Aug. 12 (Bloomberg) -- Telecom Egypt, the North African country’s fixed-line monopoly, said second-quarter profit rose 23 percent, beating analyst estimates, as subscribers increased and margins widened.
Net income advanced to 971 million Egyptian pounds ($170.7 million) from 789 million pounds a year earlier, the Cairo-based company said in a statement distributed by the Regulatory News Service today. That beat the 789 million-pound median estimate of three analysts, compiled by Bloomberg News.
“We continue to capture growth in mobile and data markets,” Chief Executive Officer Tarek Tantawy said in the statement. “Net profit margins continue to expand over the period, as a result of cost control and our long-standing investment in Vodafone Egypt.
The net profit margin widened to 35.9 percent from 29.5 percent. Income from the state-owned company’s 44.95 percent stake in Vodafone Egypt was 730 million pounds in the first half of 2010.

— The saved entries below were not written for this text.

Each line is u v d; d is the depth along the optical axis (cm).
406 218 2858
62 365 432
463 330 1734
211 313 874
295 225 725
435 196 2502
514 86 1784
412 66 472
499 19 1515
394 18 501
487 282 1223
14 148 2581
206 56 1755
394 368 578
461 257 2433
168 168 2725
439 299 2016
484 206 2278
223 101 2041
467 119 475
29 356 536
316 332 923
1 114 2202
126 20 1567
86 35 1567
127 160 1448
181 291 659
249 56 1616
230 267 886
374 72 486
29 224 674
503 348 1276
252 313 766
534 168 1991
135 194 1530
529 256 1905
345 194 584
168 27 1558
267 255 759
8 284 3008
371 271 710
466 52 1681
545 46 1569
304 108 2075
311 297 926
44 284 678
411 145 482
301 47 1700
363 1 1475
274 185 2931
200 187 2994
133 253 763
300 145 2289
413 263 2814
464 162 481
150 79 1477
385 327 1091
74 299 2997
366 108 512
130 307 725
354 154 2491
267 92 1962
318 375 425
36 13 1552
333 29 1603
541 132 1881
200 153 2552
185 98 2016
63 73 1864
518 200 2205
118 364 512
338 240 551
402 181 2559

“Telecom Egypt has been successful in managing the stiff competition it has been facing from mobile operators,” CI Capital said in a report today.

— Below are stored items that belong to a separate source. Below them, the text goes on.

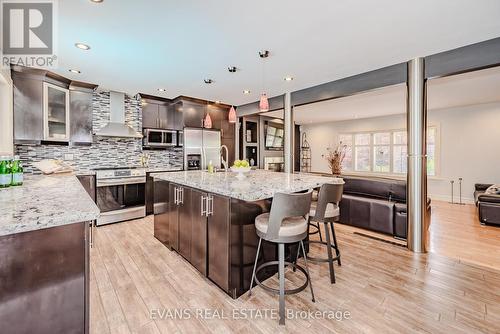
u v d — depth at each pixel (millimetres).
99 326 1689
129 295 2064
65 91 3773
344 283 2268
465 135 6145
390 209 3488
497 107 5707
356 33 2387
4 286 992
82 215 1122
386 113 7102
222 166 5770
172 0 1851
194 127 5297
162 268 2547
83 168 4434
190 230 2590
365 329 1671
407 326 1696
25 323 1034
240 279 2098
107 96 4574
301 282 2297
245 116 6242
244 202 2121
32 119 3291
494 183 5762
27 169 3824
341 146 8773
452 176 6355
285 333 1639
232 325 1714
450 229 3924
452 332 1642
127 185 4348
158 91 4617
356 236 3553
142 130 4863
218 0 1854
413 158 3023
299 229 1874
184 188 2689
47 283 1075
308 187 2336
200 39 2498
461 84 4148
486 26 2252
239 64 3205
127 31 2320
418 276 2391
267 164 7293
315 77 3744
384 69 3318
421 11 2014
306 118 8141
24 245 1022
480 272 2469
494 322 1737
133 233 3654
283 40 2535
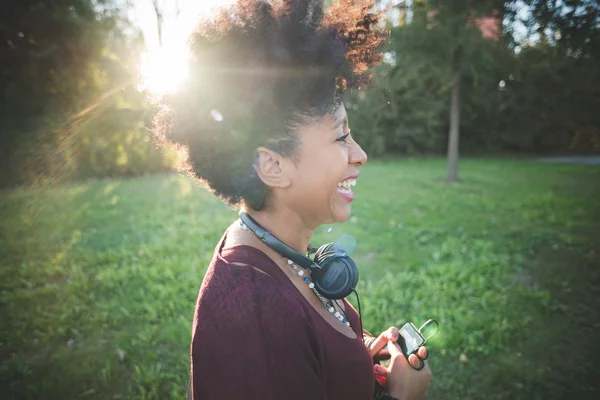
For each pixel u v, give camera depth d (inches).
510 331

Second-quarter sales rose 1.1 percent to 2.71 billion pounds. The company added a net 64,574 broadband subscribers, compared with 25,613 a year earlier, for a total of 741,046. Fixed-line subscribers increased 110,000 in the quarter for a total of 9.4 million.
Vodafone Plc said on June 1 that it had ended talks to sell its stake in the Egyptian unit to Telecom Egypt. Telecom Egypt may seek investors to make a renewed bid for the stake, a person familiar with the talks said in June. Telecom Egypt CEO Tantawy has declined to comment.
Telecom Egypt shares were little changed at 17.13 pounds at 11:39 a.m. in Cairo trading today.